JAKARTA–Sebelum terjadi tsunami di pesisir Banten dan Lampung, Gunung Anak Krakatau di Selat Sunda meletus (erupsi). Meski terjadinya dua fenomena alam itu masih belum bisa dikaitkan, namun yang jelas, Anak Krakatau sudah menggeliat sejak sebelum tsunami.
“Diduga akibat erupsi tersebut kemungkinan bisa langsung atau tidak langsung memicu terjadinya tsunami,” kata Kepala BMKG Dwikorita Kurnawati, di kantornya, Jl Angkasa, Jakarta Pusat, Minggu (23/12/2018).
BACA JUGA: Ustaz Pimpinan Pesantren jadi Korban Tsunami Selat Sunda
Gunung Anak Krakatau adalah ‘anak kandung’ dari Gunung Krakatau yang pernah meletus pada tahun 1883. Menurut Pusat Vulkanologi dan Mitigasi Bencana Geologi (PVMBG), Gunung Anak Krakatau kini tengah menjalani fase pertumbuhan. Gunung itu sudah setinggi 338 meter di atas permukaan laut.

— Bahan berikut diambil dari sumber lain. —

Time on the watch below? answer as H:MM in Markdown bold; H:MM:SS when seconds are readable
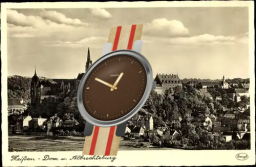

Sabtu 22 Desember 2018 petang, Tim Patroli Kepulauan Krakatau Balai Konservasi Sumber Daya Alam (BKSDA) merekam aktivitas Anak Krakatau. Pukul 17.22 WIB, gunung itu menyemburkan material pijar terus-menerus. Suasana menjadi mencekam karena ada getaran yang terasa.
“Suara dentuman juga terdengar cukup keras yang menyebabkan pos jaga Pulau Panjang tersebut bergetar,” kata Kesatuan Pengelolaan Hutan Konservasi (KPHK) Kepulauan Krakatau lewat akun Instagram resminya.

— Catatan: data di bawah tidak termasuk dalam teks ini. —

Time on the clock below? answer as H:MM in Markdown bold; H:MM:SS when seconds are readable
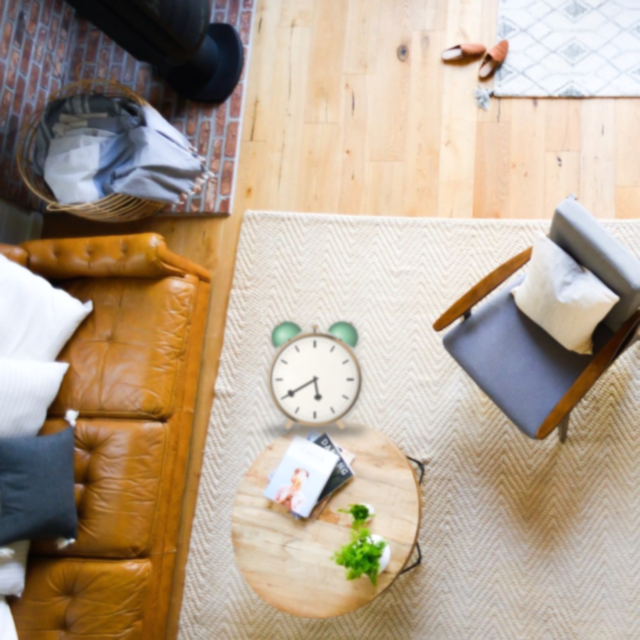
**5:40**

Tinggi kolom abu lebih dari 1.500 m di atas puncak. Erupsi itu terekam pada seismograf dengan amplitudo maksimum 58 mm dengan durasi kurang-lebih 5 menit 21 detik. Sejak pukul 12.00 WIB hingga 18.00 WIB, Anak Gunung Krakatau mengalami 423 letusan. Aliran lava pijar dilaporkan PVMBG mengalir ke area lautan di sisi selatan.
Pada malam harinya, terjadilah erupsi yang kemudian menyisakan misteri, apakah berkaitan dengan tsunami sesudahnya atau tidak.

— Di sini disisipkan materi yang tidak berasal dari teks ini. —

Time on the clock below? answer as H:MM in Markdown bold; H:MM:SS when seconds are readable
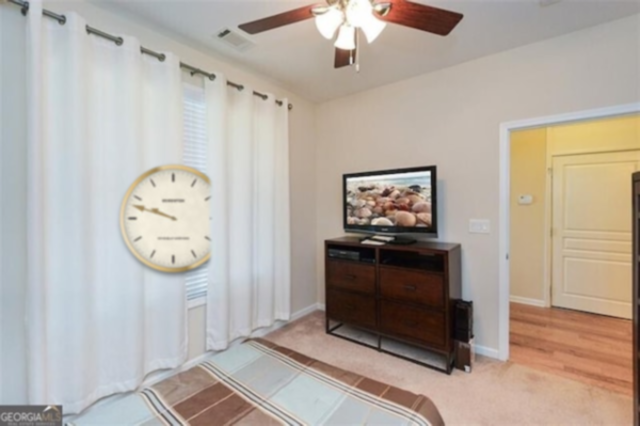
**9:48**
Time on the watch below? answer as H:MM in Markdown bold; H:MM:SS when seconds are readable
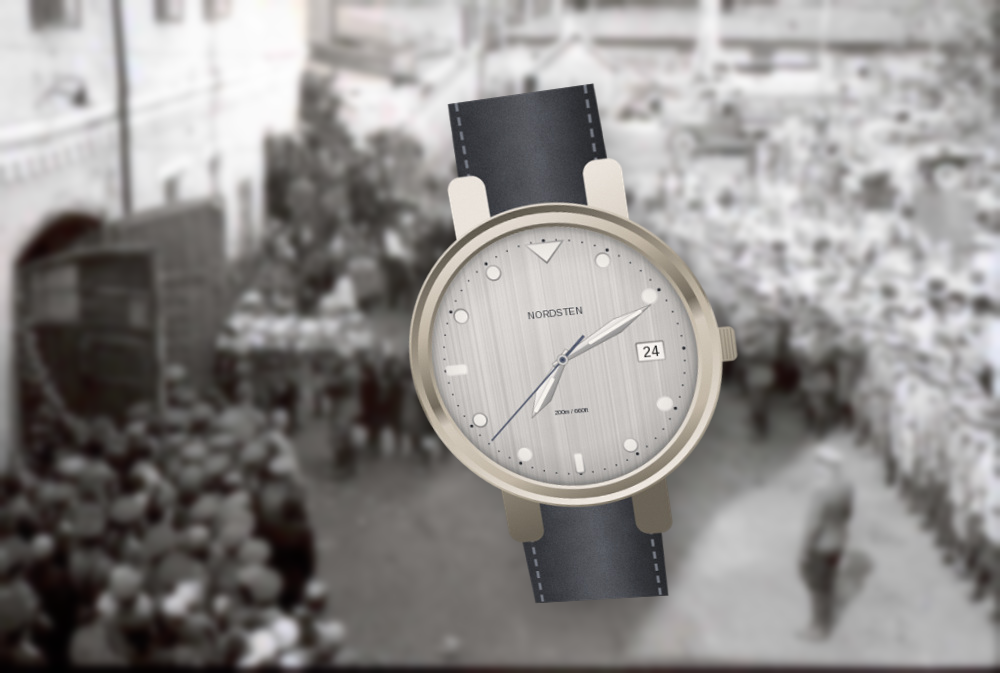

“Pada pukul 21.03 WIB terjadi letusan, selang beberapa lama ada info tsunami,” kata PVMBG lewat situs resminya pada Minggu (23/12/2018). Lava pijar terlontar hingga 2 km.
Pukul 21.27 WIB, terpantau ada kenaikan muka air pantai. Terjadilah tsunami di kawasan Banten dan Lampung. Ratusan orang meninggal dunia.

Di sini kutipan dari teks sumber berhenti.